I always do 1 for test renders and 2 for final. The render time would be killing otherwise.
Title: Re: Where's Pacman when you need him?
Post by: PG on April 14, 2009, 06:20:54 PM
And remember that you can set detail and sample separately.
Title: Re: Where's Pacman when you need him?
Post by: kevnar on April 15, 2009, 10:13:06 PM
Should I use the super sample prepass and GI surface details? How much difference do they make in quality and rendering time?
Title: Re: Where's Pacman when you need him?
Post by: Oshyan on April 15, 2009, 10:17:30 PM
Supersample Prepass is a good option that will tend to make GI more accurate and consistent, and does not add too much to render time. GI Surface Details is much more render intensive and has a noticeable positive effect on a much smaller range of scene types. You need to be close-up to the terrain and have fine surface details for it to really matter. I would leave it off in the majority of situations.

- Oshyan
Title: Re: Where's Pacman when you need him?
Post by: kevnar on April 15, 2009, 10:35:53 PM
Thanks. I just read the description in another thread as well. Got it a bit clearer now.

Now all my scene needs is a tutorial on how to break up the shore of a lake into waves instead of a straight line across the sand. I've seen it done in sample photos. I wonder if someone can point me to a tutorial.

Thanks in advance.
Title: Re: Where's Pacman when you need him?
Post by: kevnar on April 16, 2009, 12:02:48 PM
Okay I have another question about the render process.

It seems to make an entire pass over one section of the land, drawing water reflections for parts of the lake that are gonna be under the terrain anyway. The very next pass, the terrain is drawn right over top of it. The underground lake took about 45 minutes to render, and the above ground terrain was done in about 5. Why does it do this? I think a lot of time could be saved by not drawing things that aren't seen anyway. Call it backlake culling.

Just my thoughts.
Title: Re: Where's Pacman when you need him?
Post by: rcallicotte on April 16, 2009, 12:57:31 PM
If you do some searches, you'll find this topic in scads.

[edit]...but it's listed under 'culling', if you do search for it[/edit]

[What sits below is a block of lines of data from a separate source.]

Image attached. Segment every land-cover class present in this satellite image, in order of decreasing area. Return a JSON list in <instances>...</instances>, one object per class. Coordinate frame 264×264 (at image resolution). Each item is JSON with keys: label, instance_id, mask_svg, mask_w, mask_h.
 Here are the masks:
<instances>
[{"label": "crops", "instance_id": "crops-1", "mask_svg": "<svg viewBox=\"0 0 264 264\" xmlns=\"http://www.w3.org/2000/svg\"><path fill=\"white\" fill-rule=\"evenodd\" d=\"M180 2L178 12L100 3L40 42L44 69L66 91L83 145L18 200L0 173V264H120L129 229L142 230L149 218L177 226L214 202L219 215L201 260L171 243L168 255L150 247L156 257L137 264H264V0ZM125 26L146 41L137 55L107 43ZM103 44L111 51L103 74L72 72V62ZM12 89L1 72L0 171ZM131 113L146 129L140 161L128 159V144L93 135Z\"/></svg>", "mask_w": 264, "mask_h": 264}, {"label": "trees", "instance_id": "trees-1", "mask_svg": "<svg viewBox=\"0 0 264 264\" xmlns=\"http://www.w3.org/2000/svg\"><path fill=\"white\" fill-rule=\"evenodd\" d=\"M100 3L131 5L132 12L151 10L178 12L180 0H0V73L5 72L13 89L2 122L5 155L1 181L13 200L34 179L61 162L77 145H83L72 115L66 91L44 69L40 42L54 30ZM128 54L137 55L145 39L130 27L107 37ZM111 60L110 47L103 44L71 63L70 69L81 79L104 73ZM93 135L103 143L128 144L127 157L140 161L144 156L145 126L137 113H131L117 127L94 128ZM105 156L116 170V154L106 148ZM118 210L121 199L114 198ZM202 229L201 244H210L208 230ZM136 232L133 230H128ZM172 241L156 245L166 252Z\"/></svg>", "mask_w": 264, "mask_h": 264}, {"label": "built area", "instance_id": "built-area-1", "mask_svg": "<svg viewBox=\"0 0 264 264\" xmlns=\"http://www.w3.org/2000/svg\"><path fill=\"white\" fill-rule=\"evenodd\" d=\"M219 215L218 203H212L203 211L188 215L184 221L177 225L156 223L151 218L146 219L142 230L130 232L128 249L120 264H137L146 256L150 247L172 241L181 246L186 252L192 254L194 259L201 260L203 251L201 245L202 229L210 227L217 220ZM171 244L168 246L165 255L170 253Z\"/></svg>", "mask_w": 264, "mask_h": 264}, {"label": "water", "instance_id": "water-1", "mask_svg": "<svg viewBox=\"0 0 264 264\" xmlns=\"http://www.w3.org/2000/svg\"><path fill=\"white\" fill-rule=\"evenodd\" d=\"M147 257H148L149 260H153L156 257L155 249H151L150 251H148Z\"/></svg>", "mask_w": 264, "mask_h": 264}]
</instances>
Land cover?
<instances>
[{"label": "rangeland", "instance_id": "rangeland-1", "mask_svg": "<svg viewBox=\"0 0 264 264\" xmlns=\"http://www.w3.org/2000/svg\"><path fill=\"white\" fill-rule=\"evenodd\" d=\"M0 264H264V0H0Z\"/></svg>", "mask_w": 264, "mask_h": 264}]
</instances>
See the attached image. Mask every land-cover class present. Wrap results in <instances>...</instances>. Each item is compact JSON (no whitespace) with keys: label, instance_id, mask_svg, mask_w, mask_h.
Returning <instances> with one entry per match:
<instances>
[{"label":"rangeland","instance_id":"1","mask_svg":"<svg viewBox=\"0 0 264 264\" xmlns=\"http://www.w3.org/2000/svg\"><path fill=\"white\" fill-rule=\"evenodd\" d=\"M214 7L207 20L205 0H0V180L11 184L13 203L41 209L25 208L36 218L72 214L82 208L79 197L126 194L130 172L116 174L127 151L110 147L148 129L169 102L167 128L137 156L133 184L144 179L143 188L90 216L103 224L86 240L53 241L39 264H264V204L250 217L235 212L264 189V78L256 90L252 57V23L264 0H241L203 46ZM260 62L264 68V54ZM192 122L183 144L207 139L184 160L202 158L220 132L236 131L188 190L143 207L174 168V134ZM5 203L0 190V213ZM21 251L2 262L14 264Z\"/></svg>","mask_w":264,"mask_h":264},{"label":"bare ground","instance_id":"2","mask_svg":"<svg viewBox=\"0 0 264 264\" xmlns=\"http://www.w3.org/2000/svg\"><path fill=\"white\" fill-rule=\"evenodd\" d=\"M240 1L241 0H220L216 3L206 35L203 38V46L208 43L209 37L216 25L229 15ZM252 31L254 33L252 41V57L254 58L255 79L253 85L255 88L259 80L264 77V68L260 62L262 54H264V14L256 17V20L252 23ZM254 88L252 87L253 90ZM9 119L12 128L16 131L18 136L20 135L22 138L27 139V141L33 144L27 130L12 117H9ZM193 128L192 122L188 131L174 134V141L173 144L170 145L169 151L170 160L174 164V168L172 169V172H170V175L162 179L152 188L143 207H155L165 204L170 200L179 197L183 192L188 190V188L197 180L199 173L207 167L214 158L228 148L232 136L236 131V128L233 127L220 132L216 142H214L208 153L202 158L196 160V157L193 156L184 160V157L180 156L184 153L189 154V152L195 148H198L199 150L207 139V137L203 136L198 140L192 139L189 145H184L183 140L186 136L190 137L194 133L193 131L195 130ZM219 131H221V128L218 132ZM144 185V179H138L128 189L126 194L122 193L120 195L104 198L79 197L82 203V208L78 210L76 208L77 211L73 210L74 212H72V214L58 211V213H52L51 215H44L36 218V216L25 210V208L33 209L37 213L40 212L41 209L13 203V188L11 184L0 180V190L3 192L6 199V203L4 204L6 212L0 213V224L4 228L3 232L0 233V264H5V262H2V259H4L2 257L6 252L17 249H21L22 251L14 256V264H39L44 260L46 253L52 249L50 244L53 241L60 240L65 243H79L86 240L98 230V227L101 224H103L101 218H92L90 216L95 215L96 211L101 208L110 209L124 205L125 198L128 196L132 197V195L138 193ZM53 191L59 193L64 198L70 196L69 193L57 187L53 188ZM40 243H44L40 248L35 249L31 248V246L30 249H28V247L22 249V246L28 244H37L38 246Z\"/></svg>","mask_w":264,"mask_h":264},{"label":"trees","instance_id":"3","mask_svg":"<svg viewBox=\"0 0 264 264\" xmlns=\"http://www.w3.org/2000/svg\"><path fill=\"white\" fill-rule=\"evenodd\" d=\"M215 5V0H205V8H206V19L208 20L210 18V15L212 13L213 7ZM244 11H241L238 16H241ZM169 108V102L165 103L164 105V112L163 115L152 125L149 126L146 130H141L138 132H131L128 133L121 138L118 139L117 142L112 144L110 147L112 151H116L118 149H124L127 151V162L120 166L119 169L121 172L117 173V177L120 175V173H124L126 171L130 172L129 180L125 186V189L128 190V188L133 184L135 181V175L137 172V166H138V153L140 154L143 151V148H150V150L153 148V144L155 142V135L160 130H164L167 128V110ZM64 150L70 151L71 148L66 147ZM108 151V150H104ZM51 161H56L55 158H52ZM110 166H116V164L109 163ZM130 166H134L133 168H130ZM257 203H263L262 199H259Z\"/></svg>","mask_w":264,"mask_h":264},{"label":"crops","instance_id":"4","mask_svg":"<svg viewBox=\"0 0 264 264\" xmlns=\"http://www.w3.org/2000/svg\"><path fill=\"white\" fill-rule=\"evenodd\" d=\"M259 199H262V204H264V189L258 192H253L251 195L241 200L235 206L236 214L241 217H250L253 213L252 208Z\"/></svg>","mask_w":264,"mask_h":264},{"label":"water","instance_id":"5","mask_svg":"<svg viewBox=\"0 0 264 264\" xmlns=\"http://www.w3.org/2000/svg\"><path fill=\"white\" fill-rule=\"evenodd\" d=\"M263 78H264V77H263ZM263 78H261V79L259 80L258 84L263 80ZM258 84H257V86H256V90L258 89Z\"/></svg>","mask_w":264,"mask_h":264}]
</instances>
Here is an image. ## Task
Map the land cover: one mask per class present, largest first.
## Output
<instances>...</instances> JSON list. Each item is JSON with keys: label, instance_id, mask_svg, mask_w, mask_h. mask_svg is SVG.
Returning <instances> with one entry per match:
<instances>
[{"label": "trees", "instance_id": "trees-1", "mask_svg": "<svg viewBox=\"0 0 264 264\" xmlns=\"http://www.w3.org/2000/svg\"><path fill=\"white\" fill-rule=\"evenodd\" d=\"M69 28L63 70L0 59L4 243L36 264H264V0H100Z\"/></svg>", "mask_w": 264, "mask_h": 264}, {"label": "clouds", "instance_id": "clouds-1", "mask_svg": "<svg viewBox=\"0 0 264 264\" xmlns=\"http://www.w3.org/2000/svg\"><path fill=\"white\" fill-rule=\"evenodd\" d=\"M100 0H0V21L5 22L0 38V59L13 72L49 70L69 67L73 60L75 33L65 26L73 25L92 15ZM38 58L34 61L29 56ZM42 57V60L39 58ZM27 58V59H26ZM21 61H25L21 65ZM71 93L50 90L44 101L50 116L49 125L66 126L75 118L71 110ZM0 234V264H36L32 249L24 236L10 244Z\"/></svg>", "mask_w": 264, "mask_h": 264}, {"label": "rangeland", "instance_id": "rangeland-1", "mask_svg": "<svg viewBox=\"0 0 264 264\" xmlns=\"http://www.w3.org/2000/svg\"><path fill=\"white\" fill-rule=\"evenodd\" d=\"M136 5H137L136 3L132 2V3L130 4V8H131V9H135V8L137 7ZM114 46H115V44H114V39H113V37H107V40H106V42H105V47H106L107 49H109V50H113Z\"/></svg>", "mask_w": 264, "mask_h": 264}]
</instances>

Quote from: kevnar on April 16, 2009, 12:02:48 PM
Call it backlake culling.

Just my thoughts.
Title: Re: Where's Pacman when you need him?
Post by: Hetzen on April 16, 2009, 12:59:23 PM
I've not tried this, it's something I thought about when experiencing the same thing. I wonder if painting in the water area with the paintshader then attach that to the water shader's blend input would cut out unnecesary reflection calculations. Will give it a go at the end of a current render.
Title: Re: Where's Pacman when you need him?
Post by: Hetzen on April 16, 2009, 01:28:57 PM
Well, just tried it and it works. Except that you have to attach the water shader to the child input of a surface shader, with the paint shader attached to it's blend input, before it reaches the lake object. Which is now bloody usefull to know for a scene I've been working on.
Title: Re: Where's Pacman when you need him?
Post by: dandelO on April 16, 2009, 08:01:00 PM
http://forums.planetside.co.uk/index.php?topic=4922.0

I done this in vol.2 of my library, it cuts a lot of render time. It was made before the painted shader but I uploaded a new version over at Ashundar somewhere(probably somewhere along the castle's riverbank ;)) when the painted shader was available.
Title: Re: Where's Pacman when you need him?
Post by: kevnar on April 19, 2009, 07:36:10 PM
20 hours into my latest render, and the darn thing is painting trees that are gonna be behind a mountain anyway. -sigh-
Title: Re: Where's Pacman when you need him?
Post by: moodflow on April 20, 2009, 03:53:56 PM
Yea I see this in a lot of my renders, and remember Planetside saying this is something they are working on.
Title: Re: Where's Pacman when you need him?
Post by: Henry Blewer on April 20, 2009, 05:38:52 PM
 A couple of us on Flickr use these settings. Detail set to .95, GI not used or 2 at most. I have found that setting the atmosphere samples to 128 or even 256 makes the scene look more 'real'.